Cosco, China Shipping Form Strategic Alliance
February 27, 2014 – As many global shipping lines band together to counter the market’s prolonged downturn, China’s two dominant shipping operators are putting behind their dueling past to form a strategic alliance.
State-owned giants China Ocean Shipping (Group) Co (Cosco) and China Shipping (Group) Co, have agreed to cooperate and share resources in crucial business areas, including ports, logistics and shipbuilding, in addition to actual shipping, reported The Wall Street Journal.
The arrangement between the formerly intense rivals underscores the significant financial pressures they face at a time of rock-bottom freight rates.
With the pact, signed earlier this month, the companies said they hope to “improve the influence of Chinese shipping companies in the world shipping industry”.
The global shipping market is entering its sixth year in the doldrums as many large ships ordered during the industry’s heydays were put into service just as the economic slowdown slashed cargo demand. Traffic on Asia-Europe routes was particularly weak over the past few years.
Overcapacity has meant that freight rates remain subdued, despite a pick-up in some key routes, hurting profits of major shipping companies.
Beijing-based Cosco is the world’s fifth biggest container shipping company, based on fleet size, and China Shipping the ninth largest.

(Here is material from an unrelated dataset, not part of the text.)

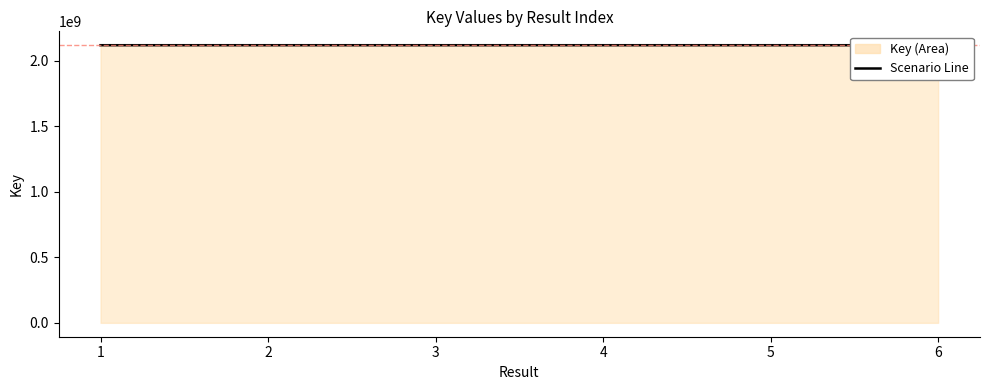

The value at 4 is 1207805527. True or false?

False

The deal between Cosco and China Shipping comes just as a major route-sharing alliance between the world’s three biggest container shipping operators gets set to launch in the second quarter. Denmark’s Maersk Line, France’s CMA CGM and Switzerland’s Mediterranean Shipping Co are expected to receive approval on their tie-up from the US Federal Maritime Commission, people familiar with the matter said earlier this month, though the commission will likely attach conditions to ensure fair treatment for smaller competitors, freight forwarders and fuel providers.
“It is increasingly challenging for a standalone shipping operator to operate on international trade lanes,” said Zhang Yongfeng, deputy director at the Shanghai International Shipping Institute.
For China Shipping, the tie-up with Cosco raises expectations that the Shanghai-based company will pool its international container shipping capacity by joining an alliance led by Cosco.
Members of that alliance, called CKYHE, include Japan’s Kawasaki Kisen Kaisha, Taiwan’s Yang Ming Marine Transport, South Korea’s Hanjin Shipping, and its newest member, Taiwan’s Evergreen Line, which joined last week.
Guo Huawei, board secretary at Cosco’s listed shipping unit, declined to comment on any changes to the international alliance. China Shipping couldn’t immediately be reached for comment.
Some analysts say that the closer collaboration between Cosco and China Shipping could be seen as a partial step toward a merger.
“The agreement does not constitute merger talks, but it represents a solid step towards becoming a consolidated Chinese container carrier,” said Alan Murphy, chief operating officer at container shipping consultancy SeaIntel Maritime Analysis.
Still, many industry experts say that both companies wouldn’t benefit significantly from an all-out merger, because of the difficulties for state-owned companies to cut staff and reduce overlaps in order to improve efficiencies.
China’s transition toward a free-market economy had encouraged competition among state-owned enterprises, pitting Cosco – which was established more than five decades ago – against the smaller China Shipping. The companies have competed on international routes, benefiting from the earlier robust demand from the West for Chinese-made consumer goods. The companies had even poached employees from each other, a sign of intense rivalry.
Cosco’s significant port and bulk-shipping assets have helped it build a more significant global profile than China Shipping. But Cosco made bad bets on China’s continued expansion, boosting capacity just as the shipping market was collapsing, sinking the firm in deep losses.
China Cosco Holdings, Cosco’s publicly listed arm, said earlier it expects to return to profit in 2013 but only with the help of large asset sales. Meanwhile, China Shipping Container Lines says it will likely swung to a 2013 net loss of US$431 million because of market competition.